Open-Standard LPWAN Technology Family: W, N, and P Variants
In 60 Seconds
Weightless is an open-standard LPWAN technology family with three variants: Weightless-W (uses TV White Space spectrum for long range), Weightless-N (ultra-narrow band, Sigfox-like simplicity), and Weightless-P (the most practical variant, using sub-GHz ISM bands with bidirectional communication and FDMA/TDMA access). As an open standard anyone can implement, Weightless offers an alternative to proprietary LPWAN technologies, though it has seen limited commercial adoption compared to LoRaWAN, Sigfox, and NB-IoT.
Weightless is an open-standard LPWAN technology developed by the Weightless Special Interest Group (Weightless SIG), a non-profit standards organization. Unlike Sigfox (proprietary, single operator) or NB-IoT (cellular-licensed), Weightless offers an open standard that any vendor can implement. The technology comes in three variants – Weightless-W, Weightless-N, and Weightless-P – each optimized for different use cases and spectrum allocations.
Learning Objectives
By the end of this chapter series, you will be able to:
Distinguish the three Weightless variants (W, N, P) by their spectrum, data rate, range, and access method
Compare Weightless with competing LPWAN technologies using quantitative criteria
Explain how TV White Space spectrum access works and why it requires geolocation database queries
Evaluate Weightless suitability for different IoT deployment scenarios
Analyze the ecosystem vicious cycle that constrained Weightless commercial adoption
Minimum Viable Understanding
Weightless is an open-standard LPWAN family with three variants: Weightless-W uses TV White Space spectrum (470-790 MHz) for long range, Weightless-N uses ultra-narrowband for minimal power, and Weightless-P operates in sub-GHz ISM bands (868/915 MHz) offering the best balance of bidirectional communication, range (2-5 km), and data rate (up to 100 kbps).
Open standards vs. ecosystem reality: While Weightless’s open-standard approach means any vendor can implement it without licensing fees, the technology struggled commercially because the chicken-and-egg problem – no silicon vendors produced cheap chips, so modules remained expensive, which prevented market adoption.
Weightless-P is the only practical variant today: Weightless-W requires TV White Space spectrum access (complex regulatory hurdles), Weightless-N has been discontinued, and only Weightless-P in ISM bands remains viable – but it competes directly with the well-established LoRaWAN ecosystem and carrier-backed NB-IoT.
Sensor Squad: Weightless – The Open-Door Protocol Family
Sammy the Soil Sensor was looking for a new way to send data from the farm. “LoRaWAN works, but I have to pay license fees for the network server,” he grumbled.
Lila the Light Sensor suggested, “What about Weightless? I heard it is completely open – like a recipe anyone can use for free!”
Max the Motion Sensor explained the three siblings in the Weightless family: “Weightless-W is the adventurous one – she uses TV channels that nobody is watching anymore, called White Space. Imagine tuning into a TV channel that has no show, and using that quiet channel to send sensor data instead!”
****************
EXERCISE GOAL: Can you write what comes next in the Weightless LPWAN passage, starting after its final sentence? The data that comes next is separate from the Weightless passage.

DATA:
****************
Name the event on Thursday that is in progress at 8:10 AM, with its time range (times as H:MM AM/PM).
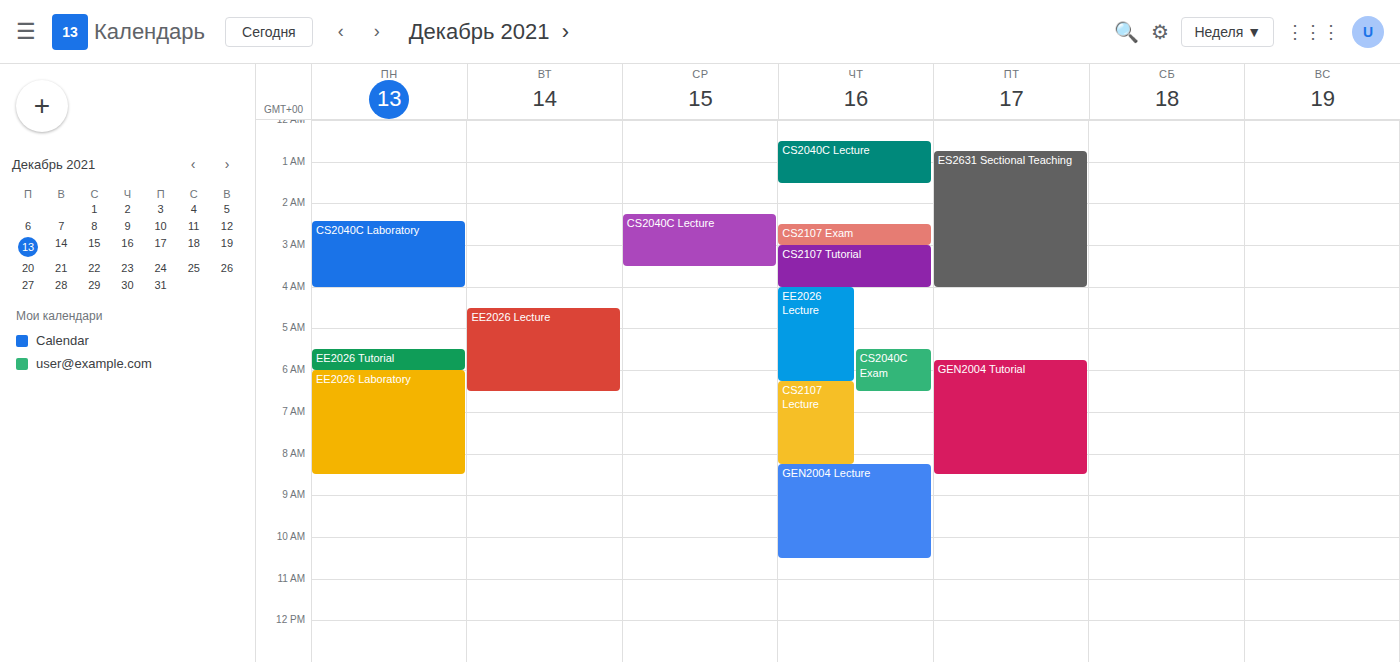
"CS2107 Lecture", 6:15 AM to 8:15 AM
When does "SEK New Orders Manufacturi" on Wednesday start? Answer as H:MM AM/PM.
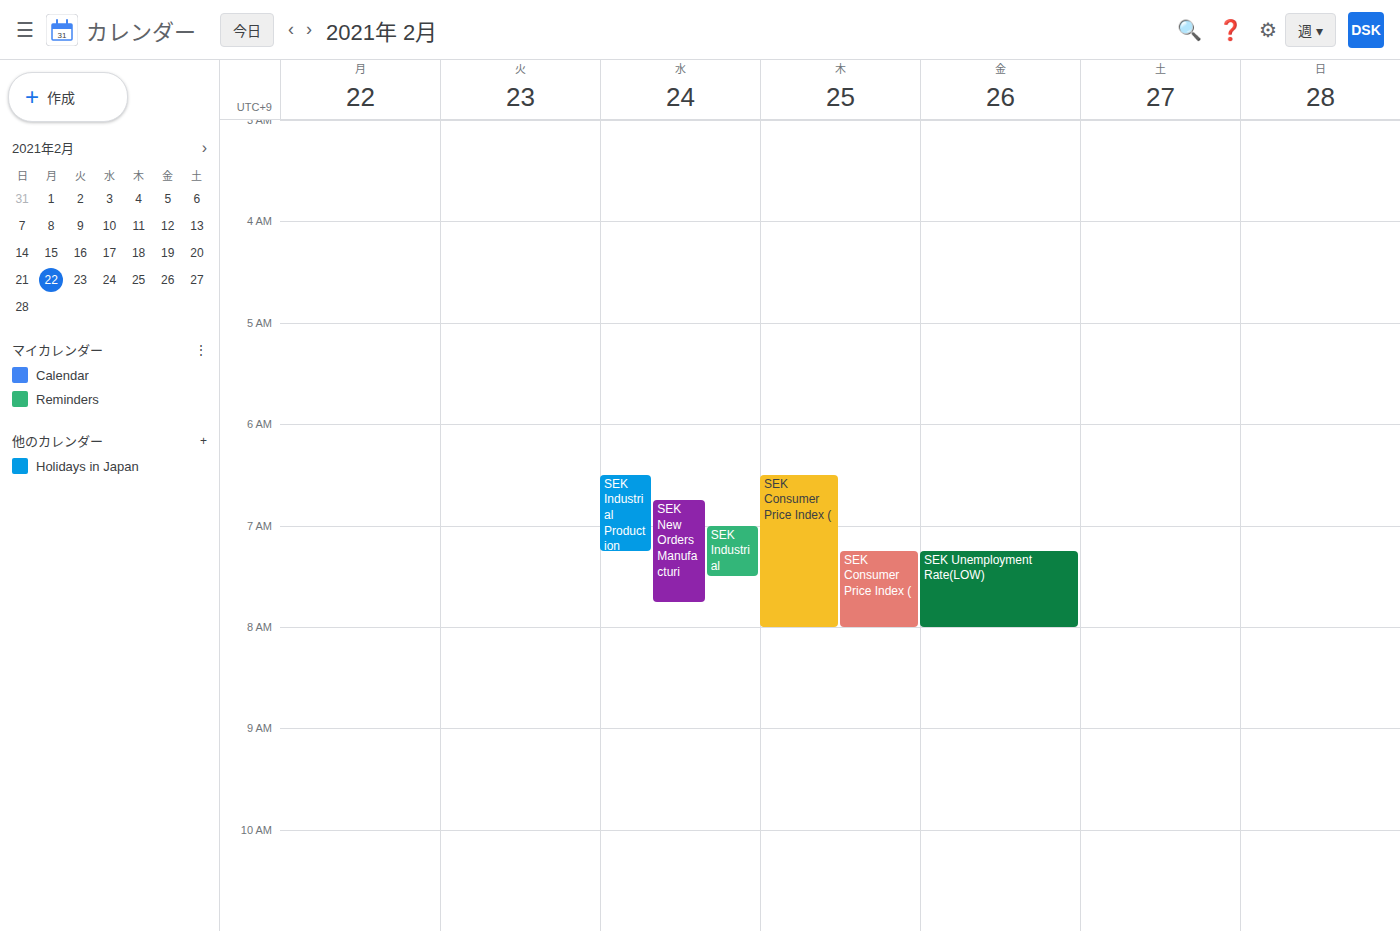
6:45 AM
****************
REPLY:
“Weightless-N is the quiet one,” Max continued. “He speaks in the tiniest whisper possible – just 100 bits per second – and can only talk one way: from the sensor to the base station. Like mailing a postcard but never getting a reply.”
“And Weightless-P is the balanced one,” added Bella the Barometric Sensor. “She uses the same free radio bands as LoRaWAN but can both send AND receive, at up to 100,000 bits per second. She is like having a two-way walkie-talkie.”
“So why doesn’t everyone use Weightless-P?” asked Sammy.
Bella sighed. “Because even though the recipe is free, nobody built the kitchen! No chip makers produced the special radio chips, so the modules stayed expensive. LoRaWAN had Semtech making millions of cheap chips, and NB-IoT had huge phone companies backing it. Weightless had a great recipe… but no one to cook it.”
What the Squad learned: Having an open standard is not enough to succeed in IoT – you also need an ecosystem of chip manufacturers, module vendors, and network operators. Weightless teaches us that technology quality alone does not determine market success; ecosystem momentum matters just as much.
For Beginners: What is Weightless and Why Should You Know About It?
Weightless in plain language: Imagine three different postal services, all designed by the same organization, each optimized for a different delivery scenario:
Weightless-W is like a postal service that delivers through unused TV broadcast towers. When a TV channel is not being used in your area, Weightless-W borrows that frequency to send IoT data. This gives it excellent range (5+ km) and high data rates, but you need permission to use those TV frequencies, which is complicated.
Weightless-N is like a one-way message service – your sensor can send a tiny postcard (100 bits per second), but the base station cannot reply. It uses almost no power, like whispering so quietly that your battery lasts for years.
Weightless-P is like a regular two-way postal service operating on public roads (ISM bands). It can both send and receive messages at reasonable speeds (up to 100 kbps) over 2-5 km range.
Why learn about Weightless if it is not widely used?
Understanding Weightless teaches valuable lessons about IoT technology:
Open vs. proprietary standards: Weightless shows that being “open” is not automatically an advantage if the ecosystem does not follow.
Spectrum trade-offs: The three variants illustrate how spectrum choice (licensed, unlicensed, TV White Space) fundamentally shapes what a technology can do.
Market dynamics: Weightless is a textbook case of a technically sound technology that failed due to ecosystem challenges, not technical shortcomings.
The key insight: When choosing an LPWAN technology, technical specifications matter less than ecosystem maturity. A “good enough” technology with cheap chips, many vendors, and wide network coverage will beat a technically superior but poorly supported alternative every time.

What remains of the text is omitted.